*** Information provided ***

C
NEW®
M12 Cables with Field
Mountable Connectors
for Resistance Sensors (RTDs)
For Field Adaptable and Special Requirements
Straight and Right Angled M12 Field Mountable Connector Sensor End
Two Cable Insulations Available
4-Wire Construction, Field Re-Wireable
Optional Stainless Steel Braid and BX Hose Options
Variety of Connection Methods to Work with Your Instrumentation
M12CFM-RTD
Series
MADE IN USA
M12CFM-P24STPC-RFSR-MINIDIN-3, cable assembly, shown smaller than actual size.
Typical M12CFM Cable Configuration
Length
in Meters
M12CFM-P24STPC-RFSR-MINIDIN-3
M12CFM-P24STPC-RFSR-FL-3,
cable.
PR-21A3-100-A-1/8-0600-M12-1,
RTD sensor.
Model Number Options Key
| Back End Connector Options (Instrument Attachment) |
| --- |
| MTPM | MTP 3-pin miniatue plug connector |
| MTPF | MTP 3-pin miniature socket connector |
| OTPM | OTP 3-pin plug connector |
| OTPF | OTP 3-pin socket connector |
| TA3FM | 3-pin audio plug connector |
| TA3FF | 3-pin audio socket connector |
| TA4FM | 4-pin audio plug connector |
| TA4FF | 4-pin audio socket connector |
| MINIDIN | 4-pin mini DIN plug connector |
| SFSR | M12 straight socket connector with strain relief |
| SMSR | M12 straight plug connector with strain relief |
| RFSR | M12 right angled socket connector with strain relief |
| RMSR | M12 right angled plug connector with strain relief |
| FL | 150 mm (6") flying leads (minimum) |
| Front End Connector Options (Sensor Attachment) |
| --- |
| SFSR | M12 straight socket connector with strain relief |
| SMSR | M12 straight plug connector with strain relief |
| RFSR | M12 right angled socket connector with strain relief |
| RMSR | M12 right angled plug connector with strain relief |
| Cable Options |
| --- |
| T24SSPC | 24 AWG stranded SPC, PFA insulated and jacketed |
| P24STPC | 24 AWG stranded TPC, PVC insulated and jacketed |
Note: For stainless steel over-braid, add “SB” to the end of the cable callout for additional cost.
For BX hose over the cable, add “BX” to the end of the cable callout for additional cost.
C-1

***

What to work on
Output all of the data again. Match it exactly.

Your solution
C
NEW®
M12 Cables with Field
Mountable Connectors
for Resistance Sensors (RTDs)
For Field Adaptable and Special Requirements
Straight and Right Angled M12 Field Mountable Connector Sensor End
Two Cable Insulations Available
4-Wire Construction, Field Re-Wireable
Optional Stainless Steel Braid and BX Hose Options
Variety of Connection Methods to Work with Your Instrumentation
M12CFM-RTD
Series
MADE IN USA
M12CFM-P24STPC-RFSR-MINIDIN-3, cable assembly, shown smaller than actual size.
Typical M12CFM Cable Configuration
Length
in Meters
M12CFM-P24STPC-RFSR-MINIDIN-3
M12CFM-P24STPC-RFSR-FL-3,
cable.
PR-21A3-100-A-1/8-0600-M12-1,
RTD sensor.
Model Number Options Key
| Back End Connector Options (Instrument Attachment) |
| --- |
| MTPM | MTP 3-pin miniatue plug connector |
| MTPF | MTP 3-pin miniature socket connector |
| OTPM | OTP 3-pin plug connector |
| OTPF | OTP 3-pin socket connector |
| TA3FM | 3-pin audio plug connector |
| TA3FF | 3-pin audio socket connector |
| TA4FM | 4-pin audio plug connector |
| TA4FF | 4-pin audio socket connector |
| MINIDIN | 4-pin mini DIN plug connector |
| SFSR | M12 straight socket connector with strain relief |
| SMSR | M12 straight plug connector with strain relief |
| RFSR | M12 right angled socket connector with strain relief |
| RMSR | M12 right angled plug connector with strain relief |
| FL | 150 mm (6") flying leads (minimum) |
| Front End Connector Options (Sensor Attachment) |
| --- |
| SFSR | M12 straight socket connector with strain relief |
| SMSR | M12 straight plug connector with strain relief |
| RFSR | M12 right angled socket connector with strain relief |
| RMSR | M12 right angled plug connector with strain relief |
| Cable Options |
| --- |
| T24SSPC | 24 AWG stranded SPC, PFA insulated and jacketed |
| P24STPC | 24 AWG stranded TPC, PVC insulated and jacketed |
Note: For stainless steel over-braid, add “SB” to the end of the cable callout for additional cost.
For BX hose over the cable, add “BX” to the end of the cable callout for additional cost.
C-1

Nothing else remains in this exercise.